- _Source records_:
---

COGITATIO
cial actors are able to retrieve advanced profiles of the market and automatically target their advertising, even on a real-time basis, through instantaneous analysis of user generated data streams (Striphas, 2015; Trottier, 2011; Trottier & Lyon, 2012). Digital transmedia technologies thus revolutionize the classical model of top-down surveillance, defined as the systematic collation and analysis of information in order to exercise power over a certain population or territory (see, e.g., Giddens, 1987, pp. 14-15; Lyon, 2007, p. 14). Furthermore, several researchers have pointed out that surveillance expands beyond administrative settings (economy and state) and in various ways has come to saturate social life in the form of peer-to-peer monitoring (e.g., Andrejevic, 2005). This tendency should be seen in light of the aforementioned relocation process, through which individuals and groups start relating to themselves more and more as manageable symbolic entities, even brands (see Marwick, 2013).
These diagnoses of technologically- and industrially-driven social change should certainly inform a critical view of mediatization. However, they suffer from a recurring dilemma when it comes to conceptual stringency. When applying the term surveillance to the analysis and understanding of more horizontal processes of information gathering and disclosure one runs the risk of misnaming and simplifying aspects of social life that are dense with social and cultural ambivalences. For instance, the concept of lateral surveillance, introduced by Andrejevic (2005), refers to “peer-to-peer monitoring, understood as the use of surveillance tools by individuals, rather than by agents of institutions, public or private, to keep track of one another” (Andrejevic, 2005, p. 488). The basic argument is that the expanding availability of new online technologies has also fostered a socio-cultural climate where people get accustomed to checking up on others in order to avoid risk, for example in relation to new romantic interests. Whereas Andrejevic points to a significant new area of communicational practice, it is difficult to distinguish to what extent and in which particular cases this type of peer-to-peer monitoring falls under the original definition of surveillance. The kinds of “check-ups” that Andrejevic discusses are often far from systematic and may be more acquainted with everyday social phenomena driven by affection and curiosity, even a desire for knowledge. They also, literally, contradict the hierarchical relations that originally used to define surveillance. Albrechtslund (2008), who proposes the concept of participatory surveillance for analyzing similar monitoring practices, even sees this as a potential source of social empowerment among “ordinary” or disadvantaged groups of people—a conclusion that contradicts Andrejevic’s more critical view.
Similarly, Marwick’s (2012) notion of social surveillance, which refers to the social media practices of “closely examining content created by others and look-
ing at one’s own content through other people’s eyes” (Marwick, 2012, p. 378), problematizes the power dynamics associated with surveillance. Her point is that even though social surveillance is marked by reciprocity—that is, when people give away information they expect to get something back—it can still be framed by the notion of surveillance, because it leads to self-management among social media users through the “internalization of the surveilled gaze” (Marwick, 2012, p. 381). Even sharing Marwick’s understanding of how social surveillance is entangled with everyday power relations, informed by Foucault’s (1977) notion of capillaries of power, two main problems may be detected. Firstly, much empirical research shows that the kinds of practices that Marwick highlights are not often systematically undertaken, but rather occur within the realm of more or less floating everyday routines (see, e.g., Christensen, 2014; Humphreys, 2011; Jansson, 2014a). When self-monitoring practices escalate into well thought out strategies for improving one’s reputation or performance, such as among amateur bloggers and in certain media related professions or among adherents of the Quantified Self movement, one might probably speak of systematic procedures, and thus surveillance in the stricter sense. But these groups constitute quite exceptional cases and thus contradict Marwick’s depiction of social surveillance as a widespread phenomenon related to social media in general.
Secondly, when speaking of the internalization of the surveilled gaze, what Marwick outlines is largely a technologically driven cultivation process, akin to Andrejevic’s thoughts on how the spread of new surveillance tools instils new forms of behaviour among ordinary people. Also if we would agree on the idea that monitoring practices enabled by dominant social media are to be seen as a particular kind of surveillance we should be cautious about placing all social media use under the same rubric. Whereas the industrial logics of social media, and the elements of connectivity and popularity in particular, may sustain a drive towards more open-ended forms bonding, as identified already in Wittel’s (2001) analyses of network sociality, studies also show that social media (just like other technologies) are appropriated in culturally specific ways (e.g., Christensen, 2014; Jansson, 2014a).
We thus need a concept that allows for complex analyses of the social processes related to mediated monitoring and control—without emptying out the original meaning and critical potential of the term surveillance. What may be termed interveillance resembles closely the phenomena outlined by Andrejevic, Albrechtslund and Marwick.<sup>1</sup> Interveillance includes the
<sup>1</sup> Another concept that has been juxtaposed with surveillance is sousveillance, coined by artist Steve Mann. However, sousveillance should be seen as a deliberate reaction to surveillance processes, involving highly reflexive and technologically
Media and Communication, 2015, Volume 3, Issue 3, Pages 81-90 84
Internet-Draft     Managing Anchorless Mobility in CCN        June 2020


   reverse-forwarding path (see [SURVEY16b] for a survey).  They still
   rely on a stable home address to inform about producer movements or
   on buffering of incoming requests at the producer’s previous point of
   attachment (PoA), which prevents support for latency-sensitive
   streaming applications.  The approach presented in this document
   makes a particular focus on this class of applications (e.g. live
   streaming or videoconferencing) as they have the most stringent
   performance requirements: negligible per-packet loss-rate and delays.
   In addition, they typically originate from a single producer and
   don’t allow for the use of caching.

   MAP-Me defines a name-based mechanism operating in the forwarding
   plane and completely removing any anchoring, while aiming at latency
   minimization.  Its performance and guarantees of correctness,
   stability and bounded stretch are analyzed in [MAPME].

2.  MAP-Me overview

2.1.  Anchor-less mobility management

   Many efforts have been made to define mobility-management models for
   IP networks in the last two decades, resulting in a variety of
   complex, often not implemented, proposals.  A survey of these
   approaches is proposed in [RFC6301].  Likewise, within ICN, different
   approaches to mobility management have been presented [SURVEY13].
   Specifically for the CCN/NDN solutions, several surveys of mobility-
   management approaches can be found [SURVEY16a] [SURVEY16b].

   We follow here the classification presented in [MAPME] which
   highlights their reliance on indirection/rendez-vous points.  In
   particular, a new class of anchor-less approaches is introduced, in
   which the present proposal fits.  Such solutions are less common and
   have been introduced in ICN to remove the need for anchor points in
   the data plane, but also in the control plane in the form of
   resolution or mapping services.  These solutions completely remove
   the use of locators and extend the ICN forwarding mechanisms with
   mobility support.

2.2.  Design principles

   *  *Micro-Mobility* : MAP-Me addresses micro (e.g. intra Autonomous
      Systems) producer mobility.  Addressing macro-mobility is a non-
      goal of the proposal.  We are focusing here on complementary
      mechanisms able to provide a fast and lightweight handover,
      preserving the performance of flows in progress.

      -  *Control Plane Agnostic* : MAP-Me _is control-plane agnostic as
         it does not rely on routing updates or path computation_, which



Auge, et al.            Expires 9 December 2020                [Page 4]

---

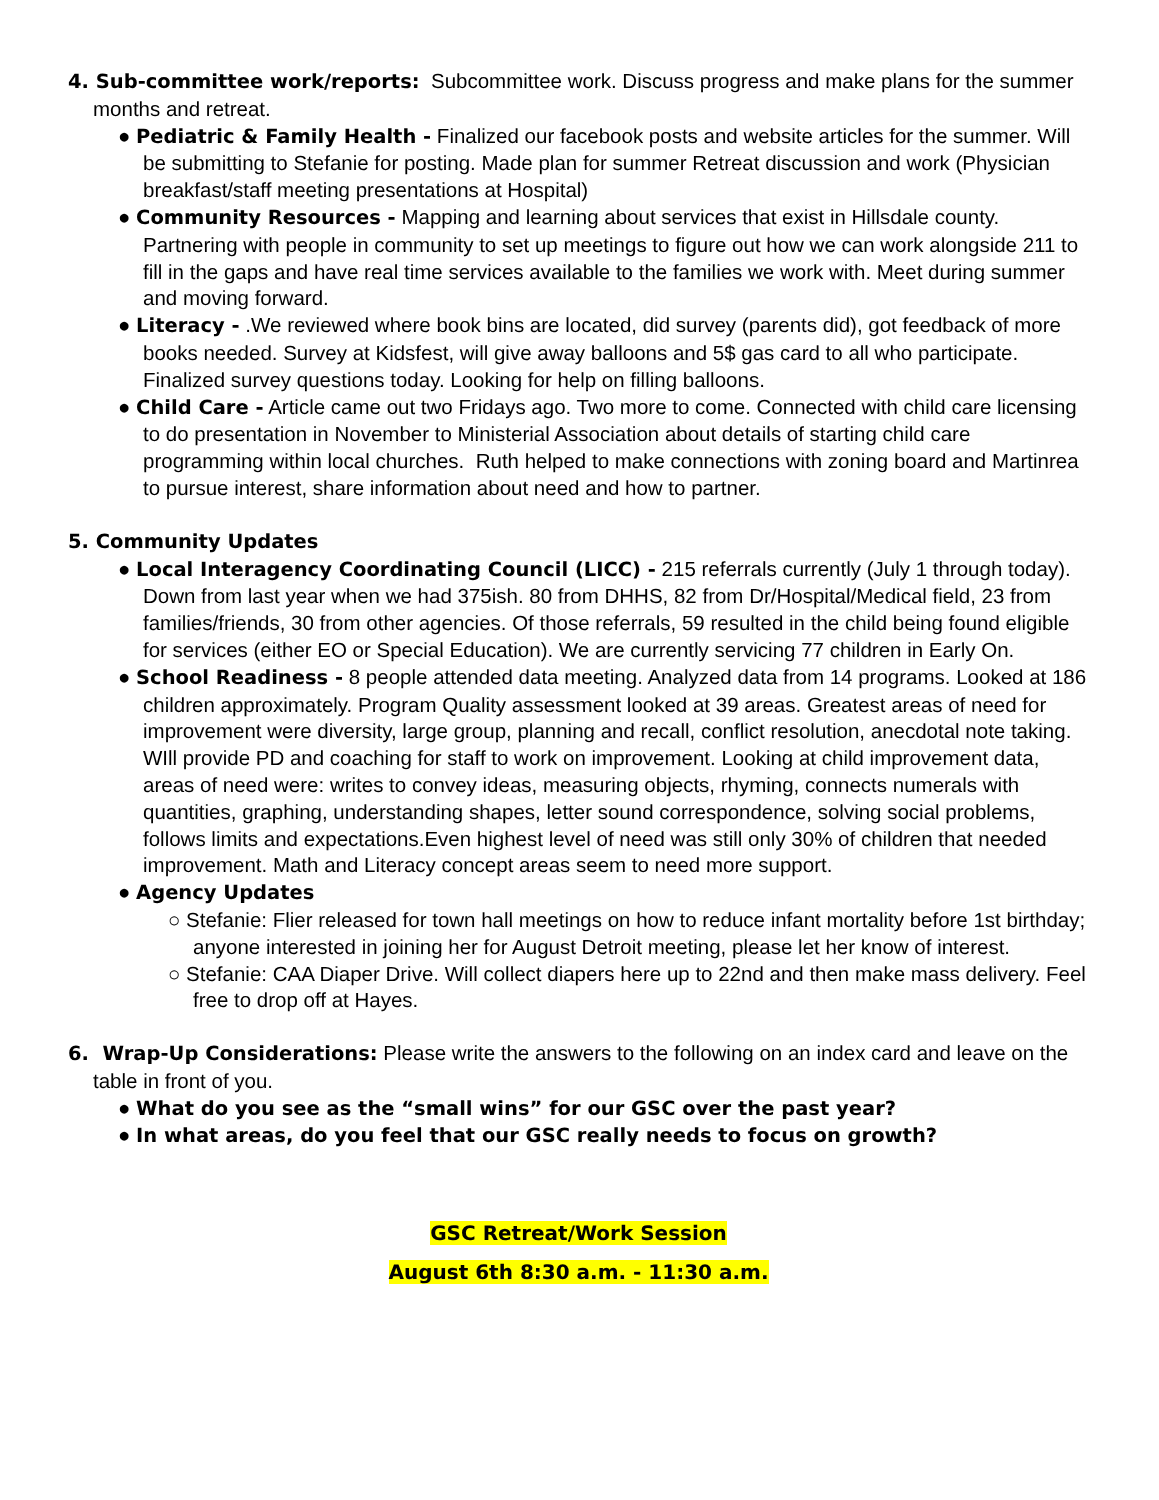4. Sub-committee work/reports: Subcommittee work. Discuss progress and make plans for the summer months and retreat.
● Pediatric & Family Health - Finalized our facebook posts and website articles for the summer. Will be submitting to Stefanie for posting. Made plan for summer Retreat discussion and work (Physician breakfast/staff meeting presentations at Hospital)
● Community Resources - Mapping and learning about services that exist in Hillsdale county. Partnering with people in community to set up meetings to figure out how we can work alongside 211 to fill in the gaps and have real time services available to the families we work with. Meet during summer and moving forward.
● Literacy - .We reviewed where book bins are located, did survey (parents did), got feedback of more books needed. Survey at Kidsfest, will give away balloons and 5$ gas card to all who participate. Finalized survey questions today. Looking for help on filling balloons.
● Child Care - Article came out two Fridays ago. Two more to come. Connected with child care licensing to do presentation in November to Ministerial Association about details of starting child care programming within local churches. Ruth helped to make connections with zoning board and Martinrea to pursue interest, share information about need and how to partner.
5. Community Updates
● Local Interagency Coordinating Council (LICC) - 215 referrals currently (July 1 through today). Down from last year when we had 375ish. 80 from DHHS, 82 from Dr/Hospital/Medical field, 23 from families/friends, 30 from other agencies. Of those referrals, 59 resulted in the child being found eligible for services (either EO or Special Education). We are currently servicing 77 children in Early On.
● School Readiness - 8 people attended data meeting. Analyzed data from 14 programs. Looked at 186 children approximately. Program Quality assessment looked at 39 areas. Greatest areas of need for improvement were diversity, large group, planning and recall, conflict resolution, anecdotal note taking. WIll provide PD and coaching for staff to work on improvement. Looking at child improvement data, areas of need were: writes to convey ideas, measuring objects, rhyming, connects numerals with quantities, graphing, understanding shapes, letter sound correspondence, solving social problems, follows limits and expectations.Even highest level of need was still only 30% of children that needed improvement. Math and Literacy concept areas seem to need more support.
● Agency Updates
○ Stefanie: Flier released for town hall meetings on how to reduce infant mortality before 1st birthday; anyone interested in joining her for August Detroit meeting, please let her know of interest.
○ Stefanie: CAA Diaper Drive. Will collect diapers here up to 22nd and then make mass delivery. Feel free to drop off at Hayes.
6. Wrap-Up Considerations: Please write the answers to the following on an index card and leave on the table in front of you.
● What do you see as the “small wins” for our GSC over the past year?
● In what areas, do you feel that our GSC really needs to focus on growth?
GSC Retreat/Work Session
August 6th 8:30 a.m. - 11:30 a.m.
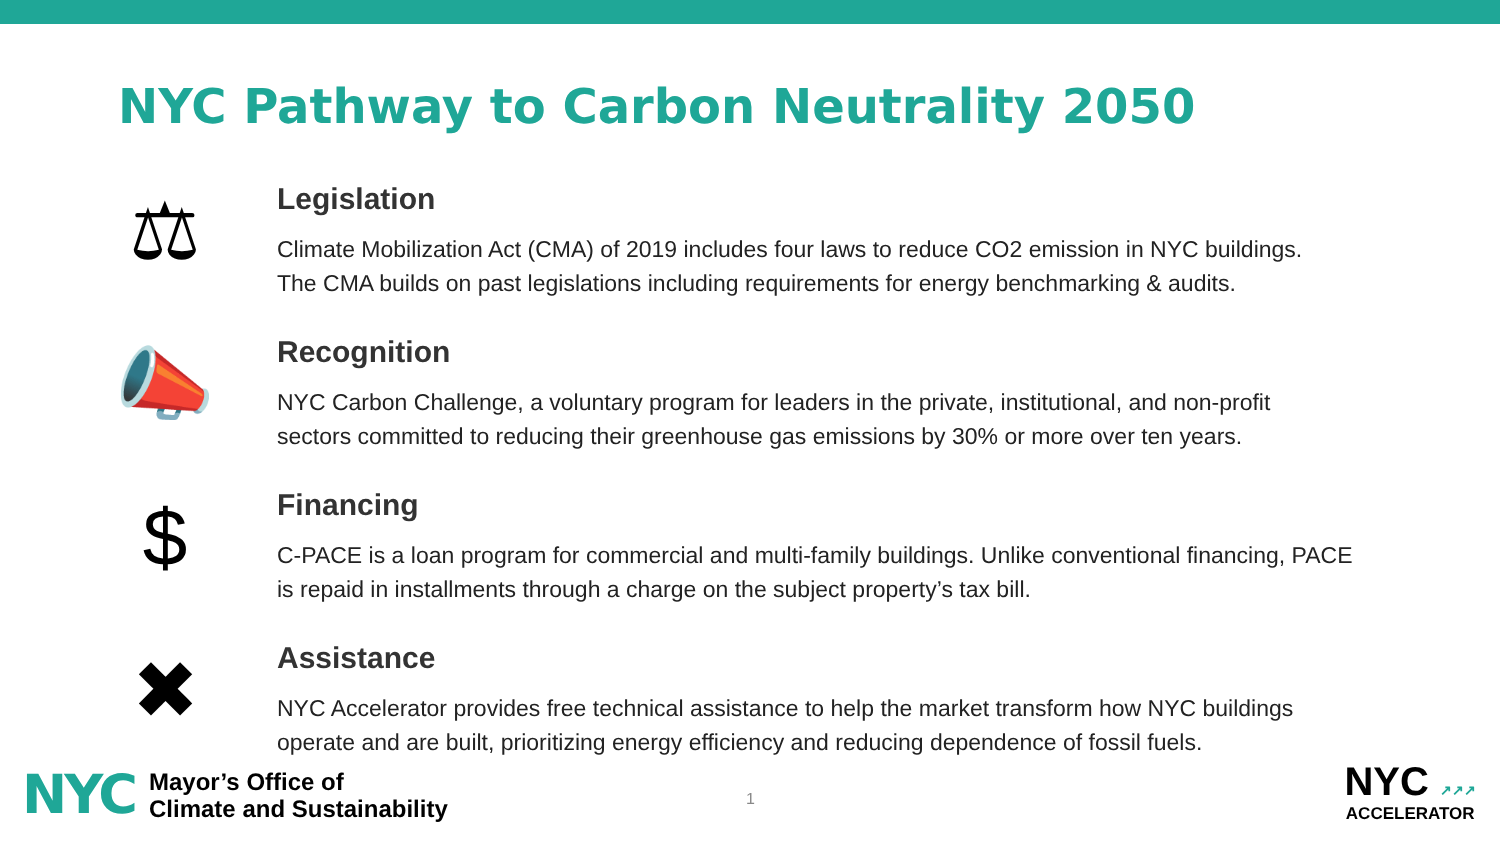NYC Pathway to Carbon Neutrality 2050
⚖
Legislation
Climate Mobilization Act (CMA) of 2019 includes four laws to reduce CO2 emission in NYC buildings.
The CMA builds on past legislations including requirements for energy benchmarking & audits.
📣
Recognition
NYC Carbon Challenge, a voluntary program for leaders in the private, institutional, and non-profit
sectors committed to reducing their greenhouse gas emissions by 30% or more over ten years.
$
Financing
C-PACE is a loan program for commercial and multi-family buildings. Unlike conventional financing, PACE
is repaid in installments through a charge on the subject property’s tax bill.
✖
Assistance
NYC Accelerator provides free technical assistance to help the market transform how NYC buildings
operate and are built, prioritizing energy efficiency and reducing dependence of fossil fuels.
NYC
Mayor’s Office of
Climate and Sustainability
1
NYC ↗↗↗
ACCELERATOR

---

- _Instructions for the task_: All lines of the entries containing the string "streaming" must be shown in full.

- _Problem solution_:
   streaming applications.  The approach presented in this document
   streaming or videoconferencing) as they have the most stringent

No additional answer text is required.